__Given data__
▼▼▼

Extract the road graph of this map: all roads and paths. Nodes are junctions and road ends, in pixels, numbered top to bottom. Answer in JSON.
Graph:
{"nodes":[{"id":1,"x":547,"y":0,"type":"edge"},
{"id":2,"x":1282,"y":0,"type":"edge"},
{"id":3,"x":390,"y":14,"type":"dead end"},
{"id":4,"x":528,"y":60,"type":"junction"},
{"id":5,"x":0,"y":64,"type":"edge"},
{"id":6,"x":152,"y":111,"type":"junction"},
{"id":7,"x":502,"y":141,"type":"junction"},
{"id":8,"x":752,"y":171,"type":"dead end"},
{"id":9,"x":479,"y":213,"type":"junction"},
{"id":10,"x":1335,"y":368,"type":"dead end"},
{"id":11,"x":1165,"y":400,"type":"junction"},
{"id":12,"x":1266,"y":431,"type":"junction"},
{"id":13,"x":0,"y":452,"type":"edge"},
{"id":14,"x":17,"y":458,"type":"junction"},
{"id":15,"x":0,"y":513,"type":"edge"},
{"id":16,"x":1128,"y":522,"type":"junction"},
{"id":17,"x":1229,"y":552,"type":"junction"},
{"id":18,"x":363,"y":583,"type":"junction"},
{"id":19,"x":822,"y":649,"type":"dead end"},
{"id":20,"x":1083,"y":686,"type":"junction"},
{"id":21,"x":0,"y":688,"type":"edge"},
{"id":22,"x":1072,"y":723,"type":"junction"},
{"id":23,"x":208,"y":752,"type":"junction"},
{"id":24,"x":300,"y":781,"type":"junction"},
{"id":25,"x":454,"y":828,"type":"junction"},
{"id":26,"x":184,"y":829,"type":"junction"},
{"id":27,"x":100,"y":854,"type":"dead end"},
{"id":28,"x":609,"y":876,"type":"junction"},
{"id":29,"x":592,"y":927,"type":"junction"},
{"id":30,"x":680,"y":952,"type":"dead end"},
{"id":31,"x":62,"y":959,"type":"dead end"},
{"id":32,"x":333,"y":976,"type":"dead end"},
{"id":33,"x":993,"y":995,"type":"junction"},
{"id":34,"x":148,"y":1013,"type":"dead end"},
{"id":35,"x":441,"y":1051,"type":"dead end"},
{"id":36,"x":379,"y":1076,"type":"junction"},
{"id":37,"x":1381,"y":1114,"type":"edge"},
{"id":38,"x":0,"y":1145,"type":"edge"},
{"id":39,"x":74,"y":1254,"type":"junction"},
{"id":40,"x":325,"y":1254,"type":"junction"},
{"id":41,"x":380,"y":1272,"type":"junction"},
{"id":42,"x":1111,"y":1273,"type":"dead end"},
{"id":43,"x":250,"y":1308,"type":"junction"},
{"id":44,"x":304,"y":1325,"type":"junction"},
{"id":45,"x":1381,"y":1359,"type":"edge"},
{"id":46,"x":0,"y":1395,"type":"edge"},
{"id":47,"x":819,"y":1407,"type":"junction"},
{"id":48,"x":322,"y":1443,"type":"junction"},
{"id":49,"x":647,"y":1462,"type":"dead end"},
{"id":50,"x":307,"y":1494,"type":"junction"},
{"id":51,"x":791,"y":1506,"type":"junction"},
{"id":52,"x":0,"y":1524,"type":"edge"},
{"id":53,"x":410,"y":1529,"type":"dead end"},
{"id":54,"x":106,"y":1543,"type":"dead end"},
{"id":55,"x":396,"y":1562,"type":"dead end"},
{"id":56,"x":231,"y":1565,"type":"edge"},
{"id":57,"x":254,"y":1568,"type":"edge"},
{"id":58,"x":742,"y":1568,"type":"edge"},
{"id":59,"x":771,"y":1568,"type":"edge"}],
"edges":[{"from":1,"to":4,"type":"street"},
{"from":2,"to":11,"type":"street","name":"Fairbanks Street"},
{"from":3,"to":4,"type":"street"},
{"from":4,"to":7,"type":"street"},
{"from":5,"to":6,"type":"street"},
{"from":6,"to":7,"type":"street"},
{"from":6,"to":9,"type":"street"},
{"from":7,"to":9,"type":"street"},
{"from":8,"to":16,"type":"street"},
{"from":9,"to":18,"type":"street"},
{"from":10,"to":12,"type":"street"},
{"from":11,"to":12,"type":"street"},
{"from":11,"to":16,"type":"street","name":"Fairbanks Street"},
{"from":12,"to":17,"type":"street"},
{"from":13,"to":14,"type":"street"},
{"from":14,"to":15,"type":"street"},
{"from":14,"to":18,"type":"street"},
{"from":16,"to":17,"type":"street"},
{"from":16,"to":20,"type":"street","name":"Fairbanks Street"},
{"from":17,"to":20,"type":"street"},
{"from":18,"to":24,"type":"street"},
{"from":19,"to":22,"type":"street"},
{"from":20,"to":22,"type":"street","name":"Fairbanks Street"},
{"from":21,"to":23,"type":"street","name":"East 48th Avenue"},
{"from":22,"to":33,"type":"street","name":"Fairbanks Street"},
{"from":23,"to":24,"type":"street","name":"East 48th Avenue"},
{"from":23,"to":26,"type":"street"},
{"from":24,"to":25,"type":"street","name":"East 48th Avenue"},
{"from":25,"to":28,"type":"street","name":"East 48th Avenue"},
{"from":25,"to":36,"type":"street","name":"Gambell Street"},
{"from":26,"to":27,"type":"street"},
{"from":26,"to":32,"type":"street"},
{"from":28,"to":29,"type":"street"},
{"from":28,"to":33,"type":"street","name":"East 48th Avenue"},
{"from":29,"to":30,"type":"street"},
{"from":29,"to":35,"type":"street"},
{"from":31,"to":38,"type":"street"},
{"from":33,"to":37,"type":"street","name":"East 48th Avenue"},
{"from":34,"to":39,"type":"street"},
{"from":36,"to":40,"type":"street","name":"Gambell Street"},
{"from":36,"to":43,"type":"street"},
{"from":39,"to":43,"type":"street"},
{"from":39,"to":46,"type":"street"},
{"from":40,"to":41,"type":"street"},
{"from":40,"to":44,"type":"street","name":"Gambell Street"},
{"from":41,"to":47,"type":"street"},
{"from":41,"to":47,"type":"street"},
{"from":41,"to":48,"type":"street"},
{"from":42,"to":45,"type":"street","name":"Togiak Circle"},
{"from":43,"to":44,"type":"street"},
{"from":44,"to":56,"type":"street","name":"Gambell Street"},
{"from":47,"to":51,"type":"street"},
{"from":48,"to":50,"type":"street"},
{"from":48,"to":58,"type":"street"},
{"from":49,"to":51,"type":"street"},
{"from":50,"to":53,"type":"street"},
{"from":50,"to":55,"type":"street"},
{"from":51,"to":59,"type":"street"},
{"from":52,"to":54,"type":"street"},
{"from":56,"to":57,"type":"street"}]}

▲▲▲
▼▼▼

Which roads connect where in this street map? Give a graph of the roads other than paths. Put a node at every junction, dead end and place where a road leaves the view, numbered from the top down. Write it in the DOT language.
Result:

▲▲▲
▼▼▼

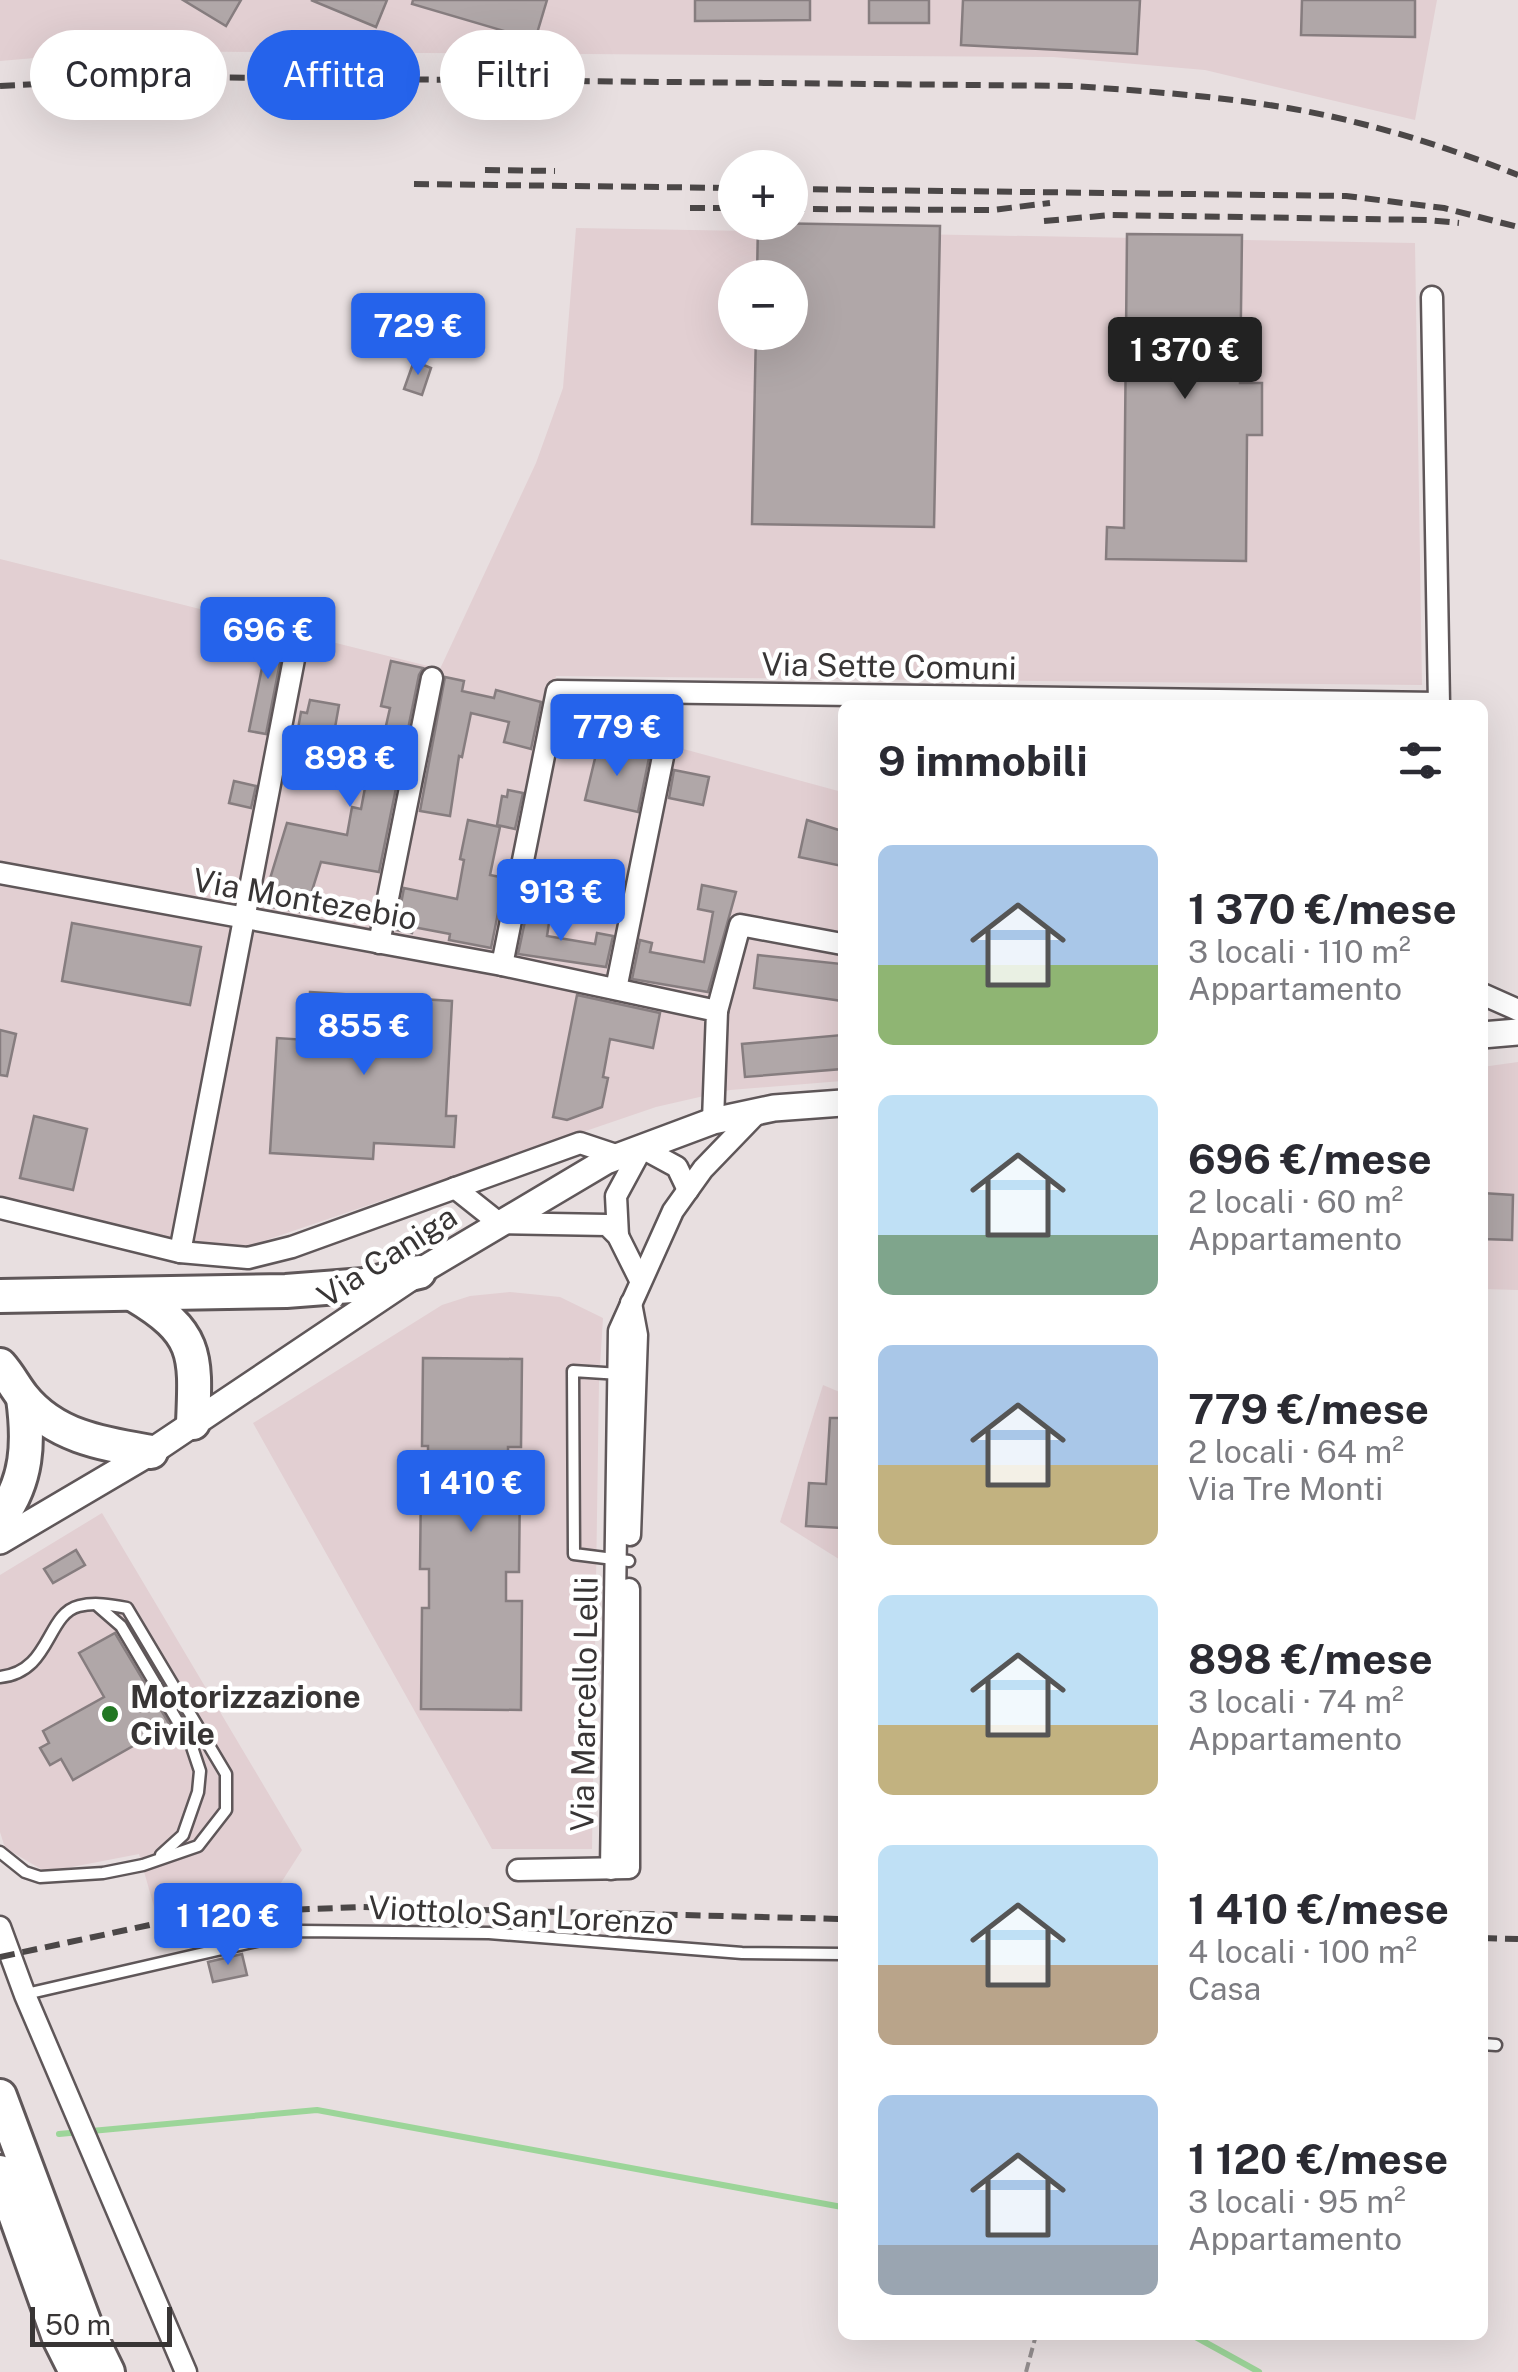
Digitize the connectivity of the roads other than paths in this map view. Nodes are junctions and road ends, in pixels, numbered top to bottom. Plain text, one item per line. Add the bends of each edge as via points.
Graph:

▲▲▲

List each line of the records that holds the string "roads".

__Task output__
Extract the road graph of this map: all roads and paths. Nodes are junctions and road ends, in pixels, numbered top to bottom. Answer in JSON.
Which roads connect where in this street map? Give a graph of the roads other than paths. Put a node at every junction, dead end and place where a road leaves the view, numbered from the top down. Write it in the DOT language.
Digitize the connectivity of the roads other than paths in this map view. Nodes are junctions and road ends, in pixels, numbered top to bottom. Plain text, one item per line. Add the bends of each edge as via points.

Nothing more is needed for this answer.